Aber: Wer an eine Zielgerichtetheit der Menschheit glaubt oder auf eine lineare Entwicklung vertraut, muss an 2019 verzweifeln. Es war nicht Vernunft, die Veränderung brachte, sondern ein Zufall, der Ibiza-Video heißt.

Die siebenstündige Aufzeichnung ist ein Freak Accident der Geschichte. Das Video war Jahre zuvor in einer ganz anderen politischen Konstellation entstanden. Heinz-Christian Strache war 2016 noch weit entfernt von jener Position, die er 2019 verloren hat. Der Zweck der Inszenierung war mit einiger Wahrscheinlichkeit auch nicht das, was sie zur Folge hatte: Abweichend zum Beispiel von der Dekuvrierung der kriminellen Neigungen des ehemaligen Innenministers Ernst Strasser folgte das Video vermutlich keiner politischen Agenda, sondern war auf Erpressung und Geldbeschaffung ausgelegt. Man kann argumentieren, Strache und Johann Gudenus mussten zwangsläufig früher oder eben später über jene Charakterzüge stürzen, die sie im Ibiza-Video zur Schau stellen. Aber das ist ein schwaches Argument. „Eine b’soffene G’schichte“, sagt Volkes Stimme über die Unsäglichkeiten, und damit hat das Volk auch irgendwie recht.

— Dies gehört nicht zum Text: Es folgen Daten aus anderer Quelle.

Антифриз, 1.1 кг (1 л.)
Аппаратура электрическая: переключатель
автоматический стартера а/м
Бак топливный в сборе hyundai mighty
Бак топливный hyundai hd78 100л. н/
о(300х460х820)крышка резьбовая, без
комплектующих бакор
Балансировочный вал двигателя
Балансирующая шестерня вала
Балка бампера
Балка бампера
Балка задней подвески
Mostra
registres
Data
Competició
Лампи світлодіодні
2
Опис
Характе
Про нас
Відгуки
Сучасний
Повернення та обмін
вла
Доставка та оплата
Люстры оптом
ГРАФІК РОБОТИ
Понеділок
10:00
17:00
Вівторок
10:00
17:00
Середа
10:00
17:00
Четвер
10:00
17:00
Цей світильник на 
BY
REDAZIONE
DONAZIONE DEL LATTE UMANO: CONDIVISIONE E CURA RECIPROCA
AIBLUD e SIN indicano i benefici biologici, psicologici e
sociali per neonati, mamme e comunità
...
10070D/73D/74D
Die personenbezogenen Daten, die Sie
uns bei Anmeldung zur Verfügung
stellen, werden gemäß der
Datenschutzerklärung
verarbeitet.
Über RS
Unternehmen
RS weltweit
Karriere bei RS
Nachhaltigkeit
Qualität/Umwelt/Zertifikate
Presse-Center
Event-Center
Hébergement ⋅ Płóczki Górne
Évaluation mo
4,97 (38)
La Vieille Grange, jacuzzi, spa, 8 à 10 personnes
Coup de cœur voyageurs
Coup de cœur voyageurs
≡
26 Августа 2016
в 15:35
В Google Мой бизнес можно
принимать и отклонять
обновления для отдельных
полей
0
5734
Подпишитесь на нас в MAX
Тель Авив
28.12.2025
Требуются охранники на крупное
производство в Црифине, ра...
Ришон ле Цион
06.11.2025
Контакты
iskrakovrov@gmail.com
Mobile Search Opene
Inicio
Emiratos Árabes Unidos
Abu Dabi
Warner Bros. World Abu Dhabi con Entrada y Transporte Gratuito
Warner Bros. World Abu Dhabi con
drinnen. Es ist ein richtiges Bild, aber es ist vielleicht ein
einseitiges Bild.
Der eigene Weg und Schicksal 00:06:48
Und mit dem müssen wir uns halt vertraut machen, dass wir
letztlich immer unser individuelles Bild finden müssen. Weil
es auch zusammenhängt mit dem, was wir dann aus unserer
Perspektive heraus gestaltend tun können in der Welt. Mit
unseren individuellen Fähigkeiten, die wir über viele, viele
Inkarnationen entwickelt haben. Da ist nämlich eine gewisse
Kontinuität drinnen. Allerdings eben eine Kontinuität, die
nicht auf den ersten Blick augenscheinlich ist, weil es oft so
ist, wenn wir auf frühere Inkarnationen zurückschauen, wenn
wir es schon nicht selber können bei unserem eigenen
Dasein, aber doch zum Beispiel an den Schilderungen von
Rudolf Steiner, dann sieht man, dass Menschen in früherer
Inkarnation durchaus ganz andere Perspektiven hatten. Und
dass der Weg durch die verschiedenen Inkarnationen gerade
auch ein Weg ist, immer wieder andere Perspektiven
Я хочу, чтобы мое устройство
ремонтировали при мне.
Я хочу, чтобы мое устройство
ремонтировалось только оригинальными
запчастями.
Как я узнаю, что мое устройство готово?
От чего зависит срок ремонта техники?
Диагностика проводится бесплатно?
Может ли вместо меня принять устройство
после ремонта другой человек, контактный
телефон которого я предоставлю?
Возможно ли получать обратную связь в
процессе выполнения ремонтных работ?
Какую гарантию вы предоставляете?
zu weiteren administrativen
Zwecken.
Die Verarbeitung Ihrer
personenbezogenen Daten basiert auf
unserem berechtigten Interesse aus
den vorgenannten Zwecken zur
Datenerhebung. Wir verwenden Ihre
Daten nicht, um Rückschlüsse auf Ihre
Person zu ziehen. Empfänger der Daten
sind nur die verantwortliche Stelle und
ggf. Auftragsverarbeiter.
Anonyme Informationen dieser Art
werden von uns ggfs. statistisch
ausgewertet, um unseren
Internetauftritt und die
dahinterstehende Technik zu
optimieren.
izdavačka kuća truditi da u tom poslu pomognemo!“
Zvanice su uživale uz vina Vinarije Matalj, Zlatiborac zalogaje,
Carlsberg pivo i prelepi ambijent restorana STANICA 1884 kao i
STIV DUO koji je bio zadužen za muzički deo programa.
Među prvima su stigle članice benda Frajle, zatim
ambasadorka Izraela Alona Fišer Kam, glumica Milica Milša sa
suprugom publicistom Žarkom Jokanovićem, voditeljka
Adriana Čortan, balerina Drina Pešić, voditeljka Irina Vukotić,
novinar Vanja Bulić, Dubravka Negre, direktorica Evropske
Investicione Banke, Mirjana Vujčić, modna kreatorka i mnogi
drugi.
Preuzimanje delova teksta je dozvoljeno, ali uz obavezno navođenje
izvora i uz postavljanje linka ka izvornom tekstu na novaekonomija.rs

Jedenfalls ist die türkis-blaue Regierung nicht über ihre Arbeit und ihre Philosophie gestürzt – Einzelfälle hin, Verfassungsgerichtshof her. Merke: Das Team Kurz-Strache hatte bis zuletzt hervorragende Umfragewerte, Volkes Zuspruch war seit der Nationalratswahl 2017 noch gestiegen. Daher gehorcht die Zeitenwende des vergangenen Jahres mitnichten einem Reifeprozess der österreichischen Bevölkerung oder einer Erkenntnis des damaligen Bundeskanzlers Kurz.

2019 war nur ein glücklicher Zufall. Ohne Ibiza-Video hätte uns die im Dezember 2017 angelobte türkis-blaue Koalition über zwei Perioden bis 2027 regieren können.